Additionally, most DNS servers out there are "open recursive name servers". That means they let anyone, anywhere, do a recursive lookup. Spammers can drive even more load on the DNS blacklists by sending out DNS queries (with forged source addresses, of course, so they don't have to deal with the bandwidth of the answers) to those open recursive name servers, forcing more and more queries to focus in on the authoritative servers for the DNS blacklists.
This attack can be successful because spammers have far more network access from a wide variety of places than there are authoritative name servers for DNS blacklists (the ultimate target). And since recursive DNS lookup only has that server for a source address, all the DNS blacklists will see are queries from those open servers.
One way to address some of this problem is to close off recursive lookups. But given that millions of networks are run by incompetent or non-existant administrators, that isn't likely to happen on the scale needed to prevent the abuse. And it won't stop lookups by the receiving mail servers trying to check out all the different SMTP connections due to the spam from the viruses.
Blacklists will most likely end up having to be done by a means other than DNS, unless blacklist operators can manage to acquire sufficient bandwidth and server power to ride out the loads (which could very well be even greater than the GTLD servers that host "com" and "net" would see). Some form of distributing a static list file will probably happen. And, unfortunately, that means whoever gets listed will have a much harder time getting out of all those distributed lists, as many people won't be updating them as often as they should. The original reason to use DNS was to have a relatively quick means to remove a listing and have it take effect throughout the internet. By breaking the DNS mechanism, the ability to remove a listing is what suffers the most.

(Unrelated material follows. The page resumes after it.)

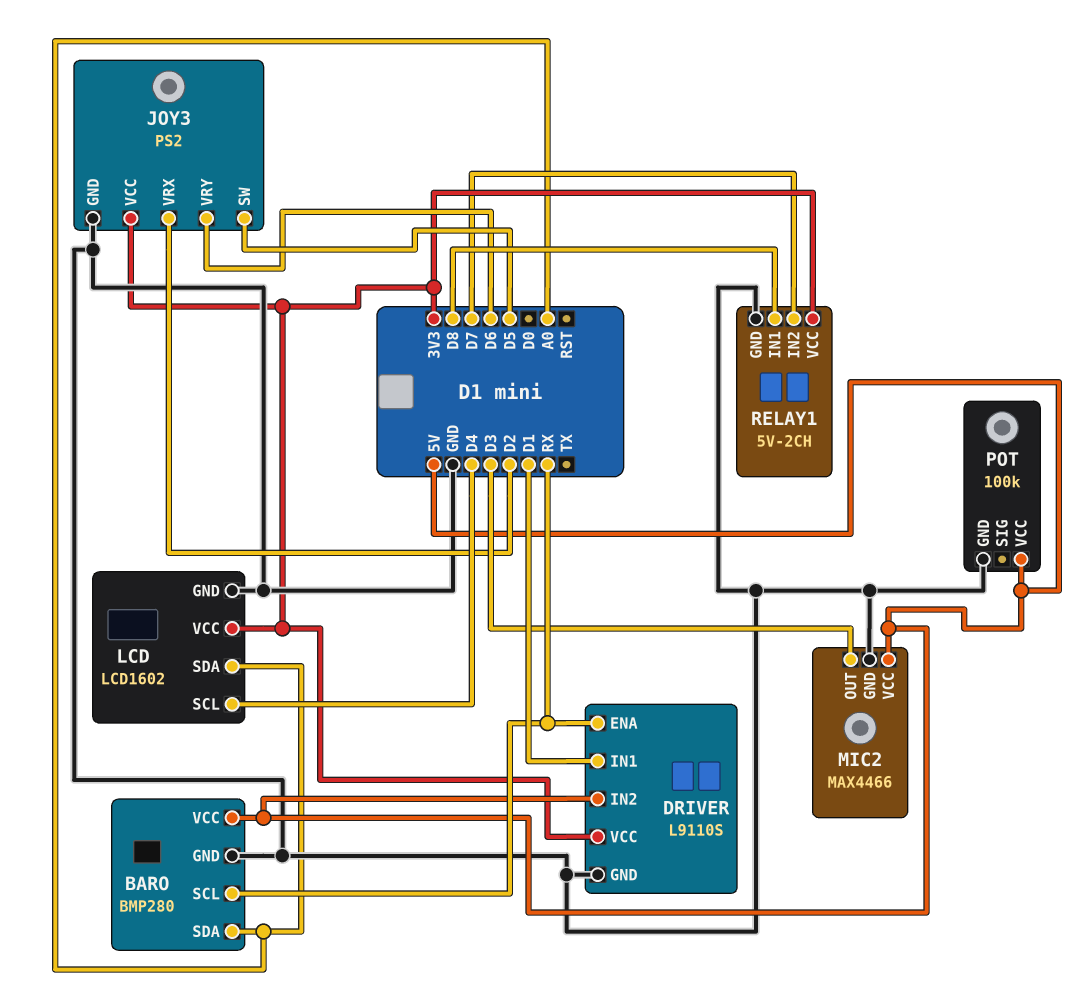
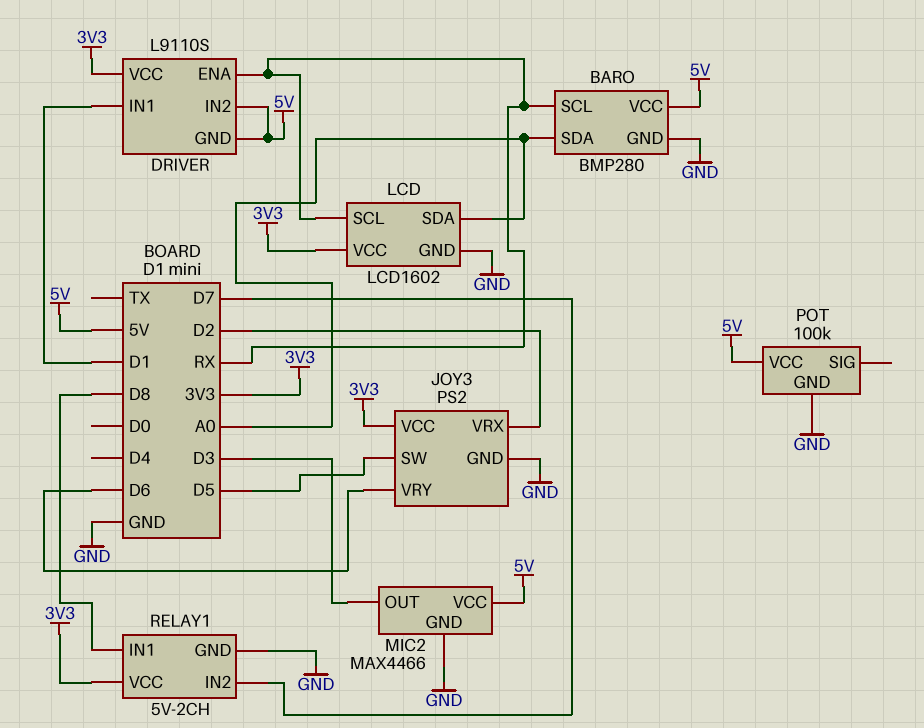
DRIVER pin GND: GND -> 5V
LCD pin SCL: D4 -> RX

What I hope will end up happening is that spammer networks and generic (dialup, cable modem, DHCP, etc) addresses get listed in distributed files, and the more transient cases still get handled by DNS. The listings in DNS would be the ones that won't be so important to big time spammers, so they would be less attractive targets of attack, and if attacked anyway, would not open up the major points spammers find easy to use (e.g. their own networks and the generic networks where open proxies are found all over the place).